In Lua, iteration via `pairs` or the C equivalents over a table is not
guaranteed to have a stable order, and we have found that in practice it doesn't
-- leading to different choices with the same random number draws. The `ipairs`
iterator is safe, but places some obvious constraints on the structure you are
using. Sorting the underlying container may be a solution as well.

Some specific lua tips: rather than rolling your own weighted randomness, if at
all possible use one of the following functions: `util.random_choose_weighted`,
`util.random_choose_weighted_i`, and `util.random_weighted_from` (which all
operator on an array of some strip and use a stable iteration order), or
`util.random_random_weighted_keys`, which requires sortable keys and will use
the sort order of the keys in its iteration. If you have an unweighted list,
you can use `util.random_from`. If the items you are choosing from are
sortable (e.g, strings), you can still use a weight table as long as you turn
it into a stably-ordered array with `util.sorted_weight_table`. This takes a
table mapping values to weights, and produces an array of value-weight pairs
that then can be used for `util.random_choose_weighted`.

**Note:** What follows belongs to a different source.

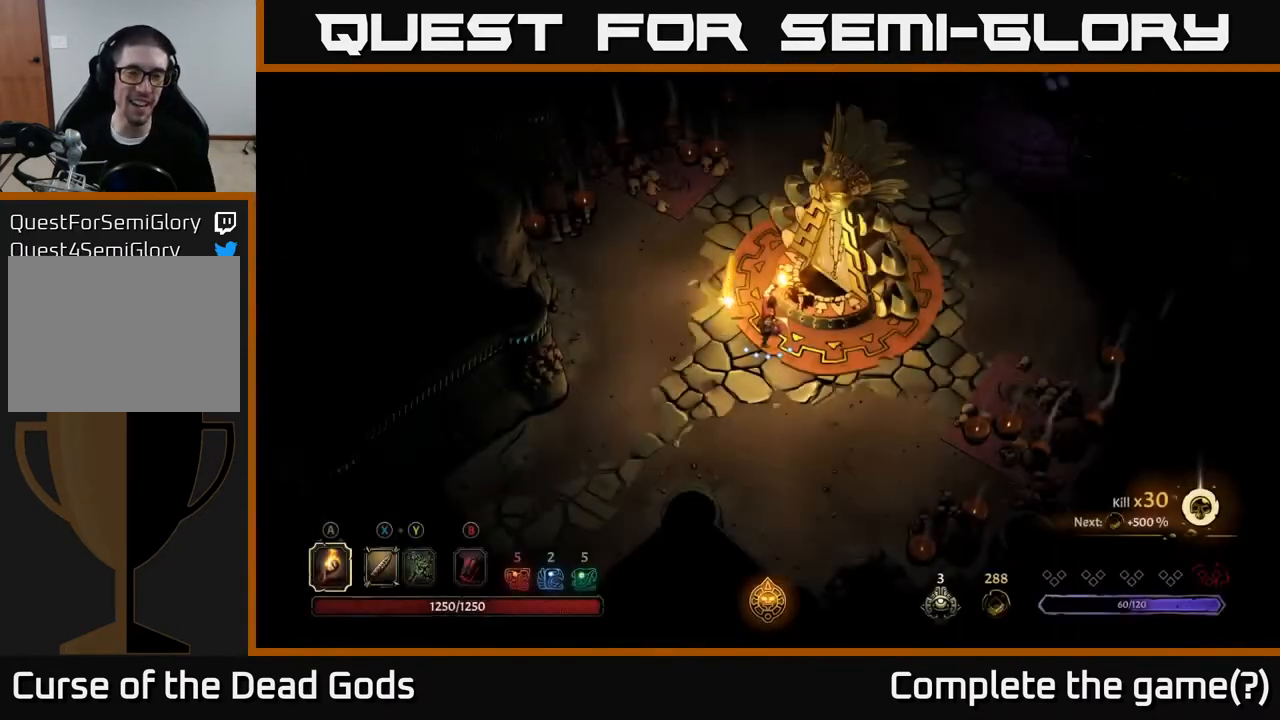
{"buttons": [], "left_stick": "up-left", "right_stick": "center", "events": [[200, "left_stick", "down-left"], [417, "left_stick", "up-left"]]}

When writing Lua-C++ interface code, be aware that `lua_next` does not guarantee
order any more than `pairs`, *even if* the table is an array. Bugs from this
will be fairly indeterminate and hard to spot, but do show up in practice.
Either use Lua's facilities for `ipairs`-style iteration (which are a bit weak
in the version of Lua we use), or sort the results on the C side (in a way that
doesn't rely on runtime information). For example, loading an array of strings
into a `map<int,string>` will give you a stable sort order. Or, if the order
in the array is not important, you can use `lua_next` with a vector and
`push_back`, and then sort the results.

### 3.3. other sources of randomization

Don't use other sources of randomization in crawl besides crawl RNGs. For
example, don't use lua's `math.rand`, or C stdlib's `rand`.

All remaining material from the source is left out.